* _What to work on_
Leave out any picture and return the remaining listing below exactly as given.

* _The data_
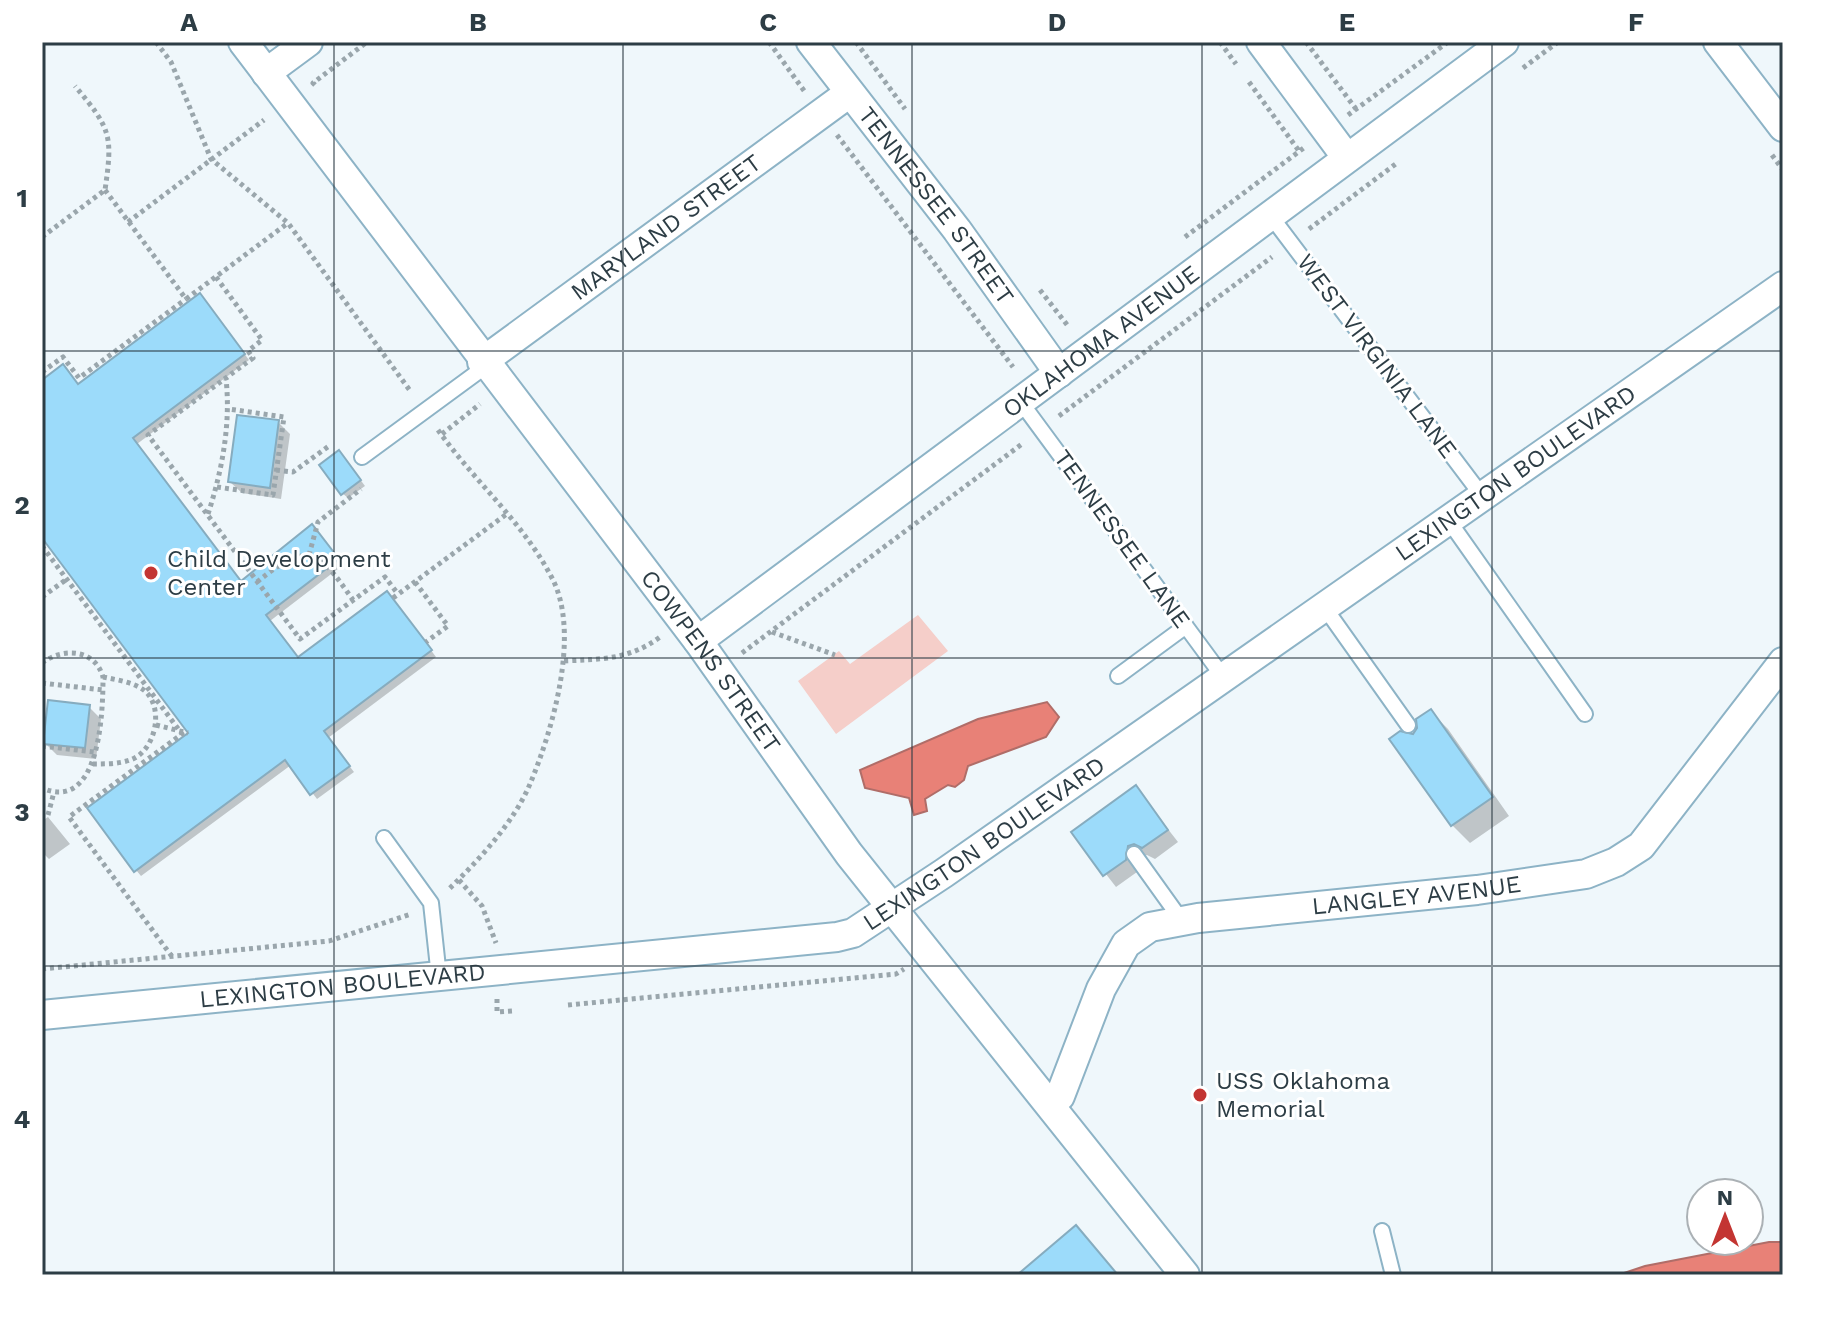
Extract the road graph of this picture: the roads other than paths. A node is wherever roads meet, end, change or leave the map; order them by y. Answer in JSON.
{"nodes":[{"id":1,"x":243,"y":42,"type":"edge"},
{"id":2,"x":308,"y":42,"type":"edge"},
{"id":3,"x":811,"y":42,"type":"edge"},
{"id":4,"x":1261,"y":42,"type":"edge"},
{"id":5,"x":1718,"y":42,"type":"edge"},
{"id":6,"x":1495,"y":45,"type":"edge"},
{"id":7,"x":266,"y":73,"type":"junction"},
{"id":8,"x":848,"y":94,"type":"junction"},
{"id":9,"x":1783,"y":127,"type":"edge"},
{"id":10,"x":1347,"y":158,"type":"junction"},
{"id":11,"x":1270,"y":215,"type":"junction"},
{"id":12,"x":1783,"y":286,"type":"edge"},
{"id":13,"x":484,"y":364,"type":"junction"},
{"id":14,"x":1059,"y":373,"type":"junction"},
{"id":15,"x":1020,"y":401,"type":"junction"},
{"id":16,"x":362,"y":457,"type":"dead end"},
{"id":17,"x":1483,"y":497,"type":"junction"},
{"id":18,"x":1449,"y":521,"type":"junction"},
{"id":19,"x":1325,"y":608,"type":"junction"},
{"id":20,"x":1186,"y":626,"type":"junction"},
{"id":21,"x":698,"y":641,"type":"junction"},
{"id":22,"x":1783,"y":662,"type":"edge"},
{"id":23,"x":1118,"y":676,"type":"dead end"},
{"id":24,"x":1224,"y":678,"type":"junction"},
{"id":25,"x":1585,"y":714,"type":"dead end"},
{"id":26,"x":1408,"y":725,"type":"dead end"},
{"id":27,"x":384,"y":838,"type":"dead end"},
{"id":28,"x":1134,"y":854,"type":"dead end"},
{"id":29,"x":893,"y":908,"type":"junction"},
{"id":30,"x":1182,"y":921,"type":"junction"},
{"id":31,"x":439,"y":977,"type":"junction"},
{"id":32,"x":42,"y":1014,"type":"edge"},
{"id":33,"x":1060,"y":1096,"type":"dead end"},
{"id":34,"x":1382,"y":1231,"type":"dead end"},
{"id":35,"x":1185,"y":1275,"type":"edge"},
{"id":36,"x":1393,"y":1275,"type":"edge"}],
"edges":[{"from":1,"to":7,"type":"street","name":"COWPENS STREET"},
{"from":2,"to":7,"type":"street"},
{"from":3,"to":8,"type":"street","name":"TENNESSEE STREET"},
{"from":4,"to":10,"type":"street"},
{"from":5,"to":9,"type":"street"},
{"from":6,"to":10,"type":"street","name":"OKLAHOMA AVENUE"},
{"from":7,"to":13,"type":"street","name":"COWPENS STREET"},
{"from":8,"to":13,"type":"street","name":"MARYLAND STREET"},
{"from":8,"to":14,"type":"street","name":"TENNESSEE STREET"},
{"from":10,"to":11,"type":"street","name":"OKLAHOMA AVENUE"},
{"from":11,"to":14,"type":"street","name":"OKLAHOMA AVENUE"},
{"from":11,"to":17,"type":"lane","name":"WEST VIRGINIA LANE"},
{"from":12,"to":17,"type":"street","name":"LEXINGTON BOULEVARD"},
{"from":13,"to":16,"type":"lane"},
{"from":13,"to":21,"type":"street","name":"COWPENS STREET"},
{"from":14,"to":15,"type":"street","name":"OKLAHOMA AVENUE"},
{"from":15,"to":20,"type":"lane","name":"TENNESSEE LANE"},
{"from":15,"to":21,"type":"street","name":"OKLAHOMA AVENUE"},
{"from":17,"to":18,"type":"street","name":"LEXINGTON BOULEVARD"},
{"from":18,"to":19,"type":"street","name":"LEXINGTON BOULEVARD"},
{"from":18,"to":25,"type":"lane"},
{"from":19,"to":24,"type":"street","name":"LEXINGTON BOULEVARD"},
{"from":19,"to":26,"type":"lane"},
{"from":20,"to":23,"type":"lane"},
{"from":20,"to":24,"type":"lane","name":"TENNESSEE LANE"},
{"from":21,"to":29,"type":"street","name":"COWPENS STREET"},
{"from":22,"to":30,"type":"street","name":"LANGLEY AVENUE"},
{"from":24,"to":29,"type":"street","name":"LEXINGTON BOULEVARD"},
{"from":27,"to":31,"type":"lane"},
{"from":28,"to":30,"type":"lane"},
{"from":29,"to":31,"type":"street","name":"LEXINGTON BOULEVARD"},
{"from":29,"to":35,"type":"street","name":"COWPENS STREET"},
{"from":30,"to":33,"type":"street","name":"LANGLEY AVENUE"},
{"from":31,"to":32,"type":"street","name":"LEXINGTON BOULEVARD"},
{"from":34,"to":36,"type":"lane"}]}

* _Response below_
Extract the road graph of this picture: the roads other than paths. A node is wherever roads meet, end, change or leave the map; order them by y. Answer in JSON.
{"nodes":[{"id":1,"x":243,"y":42,"type":"edge"},
{"id":2,"x":308,"y":42,"type":"edge"},
{"id":3,"x":811,"y":42,"type":"edge"},
{"id":4,"x":1261,"y":42,"type":"edge"},
{"id":5,"x":1718,"y":42,"type":"edge"},
{"id":6,"x":1495,"y":45,"type":"edge"},
{"id":7,"x":266,"y":73,"type":"junction"},
{"id":8,"x":848,"y":94,"type":"junction"},
{"id":9,"x":1783,"y":127,"type":"edge"},
{"id":10,"x":1347,"y":158,"type":"junction"},
{"id":11,"x":1270,"y":215,"type":"junction"},
{"id":12,"x":1783,"y":286,"type":"edge"},
{"id":13,"x":484,"y":364,"type":"junction"},
{"id":14,"x":1059,"y":373,"type":"junction"},
{"id":15,"x":1020,"y":401,"type":"junction"},
{"id":16,"x":362,"y":457,"type":"dead end"},
{"id":17,"x":1483,"y":497,"type":"junction"},
{"id":18,"x":1449,"y":521,"type":"junction"},
{"id":19,"x":1325,"y":608,"type":"junction"},
{"id":20,"x":1186,"y":626,"type":"junction"},
{"id":21,"x":698,"y":641,"type":"junction"},
{"id":22,"x":1783,"y":662,"type":"edge"},
{"id":23,"x":1118,"y":676,"type":"dead end"},
{"id":24,"x":1224,"y":678,"type":"junction"},
{"id":25,"x":1585,"y":714,"type":"dead end"},
{"id":26,"x":1408,"y":725,"type":"dead end"},
{"id":27,"x":384,"y":838,"type":"dead end"},
{"id":28,"x":1134,"y":854,"type":"dead end"},
{"id":29,"x":893,"y":908,"type":"junction"},
{"id":30,"x":1182,"y":921,"type":"junction"},
{"id":31,"x":439,"y":977,"type":"junction"},
{"id":32,"x":42,"y":1014,"type":"edge"},
{"id":33,"x":1060,"y":1096,"type":"dead end"},
{"id":34,"x":1382,"y":1231,"type":"dead end"},
{"id":35,"x":1185,"y":1275,"type":"edge"},
{"id":36,"x":1393,"y":1275,"type":"edge"}],
"edges":[{"from":1,"to":7,"type":"street","name":"COWPENS STREET"},
{"from":2,"to":7,"type":"street"},
{"from":3,"to":8,"type":"street","name":"TENNESSEE STREET"},
{"from":4,"to":10,"type":"street"},
{"from":5,"to":9,"type":"street"},
{"from":6,"to":10,"type":"street","name":"OKLAHOMA AVENUE"},
{"from":7,"to":13,"type":"street","name":"COWPENS STREET"},
{"from":8,"to":13,"type":"street","name":"MARYLAND STREET"},
{"from":8,"to":14,"type":"street","name":"TENNESSEE STREET"},
{"from":10,"to":11,"type":"street","name":"OKLAHOMA AVENUE"},
{"from":11,"to":14,"type":"street","name":"OKLAHOMA AVENUE"},
{"from":11,"to":17,"type":"lane","name":"WEST VIRGINIA LANE"},
{"from":12,"to":17,"type":"street","name":"LEXINGTON BOULEVARD"},
{"from":13,"to":16,"type":"lane"},
{"from":13,"to":21,"type":"street","name":"COWPENS STREET"},
{"from":14,"to":15,"type":"street","name":"OKLAHOMA AVENUE"},
{"from":15,"to":20,"type":"lane","name":"TENNESSEE LANE"},
{"from":15,"to":21,"type":"street","name":"OKLAHOMA AVENUE"},
{"from":17,"to":18,"type":"street","name":"LEXINGTON BOULEVARD"},
{"from":18,"to":19,"type":"street","name":"LEXINGTON BOULEVARD"},
{"from":18,"to":25,"type":"lane"},
{"from":19,"to":24,"type":"street","name":"LEXINGTON BOULEVARD"},
{"from":19,"to":26,"type":"lane"},
{"from":20,"to":23,"type":"lane"},
{"from":20,"to":24,"type":"lane","name":"TENNESSEE LANE"},
{"from":21,"to":29,"type":"street","name":"COWPENS STREET"},
{"from":22,"to":30,"type":"street","name":"LANGLEY AVENUE"},
{"from":24,"to":29,"type":"street","name":"LEXINGTON BOULEVARD"},
{"from":27,"to":31,"type":"lane"},
{"from":28,"to":30,"type":"lane"},
{"from":29,"to":31,"type":"street","name":"LEXINGTON BOULEVARD"},
{"from":29,"to":35,"type":"street","name":"COWPENS STREET"},
{"from":30,"to":33,"type":"street","name":"LANGLEY AVENUE"},
{"from":31,"to":32,"type":"street","name":"LEXINGTON BOULEVARD"},
{"from":34,"to":36,"type":"lane"}]}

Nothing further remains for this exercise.